Spielzeit 21/22 am Oldenburgischen Staatstheater vorgestellt

„Endlich halten wir wieder ein Spielzeitheft in den Händen! Wir sind angesichts sinkender Inzidenzwerte voller Zuversicht und haben uns getraut, wieder ein großes Programm für die nächste Saison vorzubereiten.“, so begrüßte Christian Firmbach heute die Besucher:innen der Jahrespressekonferenz, in der er gemeinsam mit den Spartenleiter:innen die Pläne für die nächste Spielzeit vorstellte. Zeitgleich präsentierte er die neue Homepage, die ab heute unter www.staatstheater.de online ist. Frischer, moderner, klarer und übersichtlicher ist dort das neue Programm zu finden. „Nach sieben Jahren war es Zeit für frischen Wind, und so wagen wir auch online einen Neustart.“, so der Generalintendant.

Da nur wenige Besucher:innen die ein oder andere Produktion in kleinem Kreis sehen konnten, bevor der Spielbetrieb im vergangenen Herbst nach nur wenigen Wochen wieder beendet wurde, empfindet das Theater fast alle Produktionen der neuen Spielzeit als Premieren und hat sie daher entsprechend in der Übersicht mit aufgeführt.

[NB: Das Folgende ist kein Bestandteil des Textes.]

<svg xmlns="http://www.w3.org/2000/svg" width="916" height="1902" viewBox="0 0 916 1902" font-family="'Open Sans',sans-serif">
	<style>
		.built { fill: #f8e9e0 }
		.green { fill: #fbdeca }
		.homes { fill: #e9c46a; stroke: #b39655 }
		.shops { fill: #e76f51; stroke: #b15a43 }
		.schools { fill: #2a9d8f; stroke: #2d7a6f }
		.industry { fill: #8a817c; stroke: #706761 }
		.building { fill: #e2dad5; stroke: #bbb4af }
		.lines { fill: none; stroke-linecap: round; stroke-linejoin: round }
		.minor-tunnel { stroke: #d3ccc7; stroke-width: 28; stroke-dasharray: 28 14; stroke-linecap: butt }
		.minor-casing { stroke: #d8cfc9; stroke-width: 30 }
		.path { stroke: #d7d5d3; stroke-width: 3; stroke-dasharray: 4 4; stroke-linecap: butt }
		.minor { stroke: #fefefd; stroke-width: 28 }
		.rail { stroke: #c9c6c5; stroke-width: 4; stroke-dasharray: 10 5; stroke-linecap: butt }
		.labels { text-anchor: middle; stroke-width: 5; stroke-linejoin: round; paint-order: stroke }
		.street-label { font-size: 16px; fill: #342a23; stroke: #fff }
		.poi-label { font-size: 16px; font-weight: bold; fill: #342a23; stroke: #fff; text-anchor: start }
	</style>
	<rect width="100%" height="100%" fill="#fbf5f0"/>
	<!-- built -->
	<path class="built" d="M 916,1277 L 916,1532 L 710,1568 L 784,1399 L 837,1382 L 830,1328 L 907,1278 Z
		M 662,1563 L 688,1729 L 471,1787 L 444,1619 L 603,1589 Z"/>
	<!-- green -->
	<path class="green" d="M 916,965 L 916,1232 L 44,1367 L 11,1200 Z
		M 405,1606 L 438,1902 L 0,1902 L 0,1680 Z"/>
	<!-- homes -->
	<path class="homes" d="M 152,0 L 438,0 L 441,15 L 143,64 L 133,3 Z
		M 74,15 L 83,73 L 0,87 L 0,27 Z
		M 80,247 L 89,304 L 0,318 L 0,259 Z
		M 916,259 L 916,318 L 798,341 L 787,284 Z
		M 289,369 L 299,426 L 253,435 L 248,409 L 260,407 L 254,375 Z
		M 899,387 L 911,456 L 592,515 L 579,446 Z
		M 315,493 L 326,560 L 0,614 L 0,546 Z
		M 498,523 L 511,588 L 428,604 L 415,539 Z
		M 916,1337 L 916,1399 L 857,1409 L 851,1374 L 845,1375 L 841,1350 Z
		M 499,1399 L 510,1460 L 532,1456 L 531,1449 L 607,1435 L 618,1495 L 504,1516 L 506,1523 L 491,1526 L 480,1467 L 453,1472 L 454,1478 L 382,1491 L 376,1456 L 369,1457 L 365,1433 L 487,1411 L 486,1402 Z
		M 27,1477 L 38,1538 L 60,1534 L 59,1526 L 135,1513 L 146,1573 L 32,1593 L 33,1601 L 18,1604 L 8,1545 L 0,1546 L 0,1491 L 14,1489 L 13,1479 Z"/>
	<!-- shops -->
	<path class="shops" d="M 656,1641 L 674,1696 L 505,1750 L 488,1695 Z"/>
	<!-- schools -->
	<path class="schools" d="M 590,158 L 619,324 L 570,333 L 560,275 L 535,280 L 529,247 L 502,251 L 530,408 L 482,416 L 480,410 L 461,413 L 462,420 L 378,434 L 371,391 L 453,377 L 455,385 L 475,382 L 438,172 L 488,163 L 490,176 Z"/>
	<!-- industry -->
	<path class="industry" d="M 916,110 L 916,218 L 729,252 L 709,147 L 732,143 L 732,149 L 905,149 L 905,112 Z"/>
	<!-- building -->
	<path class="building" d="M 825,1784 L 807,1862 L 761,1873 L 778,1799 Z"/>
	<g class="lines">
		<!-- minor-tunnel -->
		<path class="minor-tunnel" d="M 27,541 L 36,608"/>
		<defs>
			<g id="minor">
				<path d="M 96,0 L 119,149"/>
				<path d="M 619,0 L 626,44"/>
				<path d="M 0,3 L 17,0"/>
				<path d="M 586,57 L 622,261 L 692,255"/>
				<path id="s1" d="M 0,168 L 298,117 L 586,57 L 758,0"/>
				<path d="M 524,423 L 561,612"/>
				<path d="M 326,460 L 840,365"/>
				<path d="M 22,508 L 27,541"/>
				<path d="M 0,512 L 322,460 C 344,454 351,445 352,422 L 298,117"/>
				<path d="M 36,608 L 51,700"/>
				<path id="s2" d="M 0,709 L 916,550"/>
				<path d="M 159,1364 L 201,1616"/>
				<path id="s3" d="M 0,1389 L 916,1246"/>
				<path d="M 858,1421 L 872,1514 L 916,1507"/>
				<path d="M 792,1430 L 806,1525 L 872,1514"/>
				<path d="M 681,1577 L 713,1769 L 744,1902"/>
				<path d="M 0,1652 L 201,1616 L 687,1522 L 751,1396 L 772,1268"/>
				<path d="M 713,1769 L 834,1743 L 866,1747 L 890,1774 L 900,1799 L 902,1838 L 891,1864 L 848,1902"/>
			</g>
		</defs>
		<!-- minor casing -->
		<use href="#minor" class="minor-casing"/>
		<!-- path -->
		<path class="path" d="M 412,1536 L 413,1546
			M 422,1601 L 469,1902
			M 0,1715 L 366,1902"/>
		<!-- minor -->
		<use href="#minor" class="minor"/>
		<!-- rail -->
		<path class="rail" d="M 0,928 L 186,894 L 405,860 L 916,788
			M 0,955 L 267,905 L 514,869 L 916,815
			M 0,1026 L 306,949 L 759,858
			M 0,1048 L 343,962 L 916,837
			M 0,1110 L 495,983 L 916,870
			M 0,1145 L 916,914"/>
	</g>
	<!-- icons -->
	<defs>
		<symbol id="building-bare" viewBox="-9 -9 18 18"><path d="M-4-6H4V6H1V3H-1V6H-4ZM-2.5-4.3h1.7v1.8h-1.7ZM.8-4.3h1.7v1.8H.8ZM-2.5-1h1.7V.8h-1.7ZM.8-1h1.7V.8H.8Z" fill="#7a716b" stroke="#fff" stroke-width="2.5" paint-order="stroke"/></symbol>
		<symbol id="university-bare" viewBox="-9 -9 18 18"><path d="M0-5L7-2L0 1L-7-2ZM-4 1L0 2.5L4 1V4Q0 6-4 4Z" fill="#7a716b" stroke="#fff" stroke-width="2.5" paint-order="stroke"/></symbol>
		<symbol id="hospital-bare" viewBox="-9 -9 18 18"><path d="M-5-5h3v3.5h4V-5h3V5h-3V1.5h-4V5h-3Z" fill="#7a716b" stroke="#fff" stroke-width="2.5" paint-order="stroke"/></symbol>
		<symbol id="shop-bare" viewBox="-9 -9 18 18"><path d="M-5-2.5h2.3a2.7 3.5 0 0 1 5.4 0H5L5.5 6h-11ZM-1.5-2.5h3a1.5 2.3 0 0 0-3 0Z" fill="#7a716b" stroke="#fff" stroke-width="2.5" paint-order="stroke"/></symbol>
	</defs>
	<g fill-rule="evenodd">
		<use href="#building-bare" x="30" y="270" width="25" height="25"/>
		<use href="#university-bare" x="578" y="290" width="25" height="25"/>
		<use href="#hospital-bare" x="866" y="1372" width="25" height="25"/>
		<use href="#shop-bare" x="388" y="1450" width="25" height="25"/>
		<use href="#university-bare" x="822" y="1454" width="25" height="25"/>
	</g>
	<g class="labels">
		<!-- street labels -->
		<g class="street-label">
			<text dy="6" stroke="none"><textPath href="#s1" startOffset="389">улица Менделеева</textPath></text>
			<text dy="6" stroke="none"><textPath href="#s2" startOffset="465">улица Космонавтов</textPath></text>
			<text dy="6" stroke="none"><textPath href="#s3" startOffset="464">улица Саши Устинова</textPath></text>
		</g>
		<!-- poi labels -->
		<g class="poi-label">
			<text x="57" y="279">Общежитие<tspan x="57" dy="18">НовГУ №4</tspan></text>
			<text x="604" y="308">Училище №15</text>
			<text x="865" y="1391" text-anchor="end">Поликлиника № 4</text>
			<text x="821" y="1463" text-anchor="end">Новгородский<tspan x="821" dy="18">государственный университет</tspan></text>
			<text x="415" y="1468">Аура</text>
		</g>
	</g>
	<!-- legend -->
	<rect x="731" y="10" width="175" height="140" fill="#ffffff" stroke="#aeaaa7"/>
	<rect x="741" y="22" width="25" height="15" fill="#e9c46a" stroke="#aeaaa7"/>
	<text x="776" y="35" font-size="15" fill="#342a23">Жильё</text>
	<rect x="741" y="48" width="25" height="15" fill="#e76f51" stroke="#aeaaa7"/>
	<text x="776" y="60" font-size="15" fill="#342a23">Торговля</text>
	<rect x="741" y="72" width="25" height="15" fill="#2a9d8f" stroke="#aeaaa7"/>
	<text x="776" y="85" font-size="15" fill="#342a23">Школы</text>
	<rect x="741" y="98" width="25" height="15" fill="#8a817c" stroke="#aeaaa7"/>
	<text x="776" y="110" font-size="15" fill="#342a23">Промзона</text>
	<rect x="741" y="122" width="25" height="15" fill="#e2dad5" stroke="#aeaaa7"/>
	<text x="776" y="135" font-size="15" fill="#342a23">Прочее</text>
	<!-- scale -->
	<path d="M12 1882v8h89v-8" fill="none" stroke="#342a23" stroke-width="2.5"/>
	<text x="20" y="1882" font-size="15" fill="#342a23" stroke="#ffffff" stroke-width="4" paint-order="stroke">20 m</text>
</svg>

Eine ausgedünnte Bestuhlung sowie diverse Hygienekonzepte haben auch im Bereich des Abonnementsystems Spuren hinterlassen: Da es in der bisherigen Form noch nicht wieder umsetzbar ist, wird den Abonnent:innen dieses Mal die exklusive Möglichkeit geboten, sich ein ganz persönliches Programm maßschneidern zu lassen. Und so setzt sich der Spielplan 21/22 aus lang Geplantem, Verschobenem und neu Erdachtem zusammen:
Die Spielzeit 20/21 beginnt mit der ‚Demokratischen Sinfonie‘ – einer Uraufführung von Schauspiel und Staatsorchester mit unmittelbarem Bezug zu den diesjährigen Bundestagswahlen –, zeigt die deutsche Erstinszenierung von Rameaus letzter Oper ‚Les Boreades‘ als Zusammenarbeit mit der BallettCompagnie Oldenburg, folgt Foxfindern durch eine dystopische Gesellschaft, erzählt choreografisch von Alices Abenteuern im Wunderland … und endet mit der Vollendung des ‚Ring‘-Zyklus, der ursprünglich bereits für letzten Sommer geplant war. Zusätzlich lässt weiterhin die Theaterinsel auf dem Vorplatz Raum für zwanglose Begegnungen, intensive Gespräche und manch neues Kulturformat. Und vor allem mit der Theatervermittlung und der Sparte 7 verlässt das Theater auch zukünftig gewohnte Pfade und öffnet sich weiter in die Stadt.

Ab dem 15. Juni ist auch die Theaterkasse wieder jeweils von Dienstag bis Freitag von 11-14 Uhr geöffnet, sodass das Publikum persönlich Karten kaufen und sich beraten lassen kann. Das Spielzeitheft liegt ab sofort im Foyer des Staatstheaters aus und ist auch in der Telefonzelle vor dem Haus zu finden, falls das Haus geschlossen ist.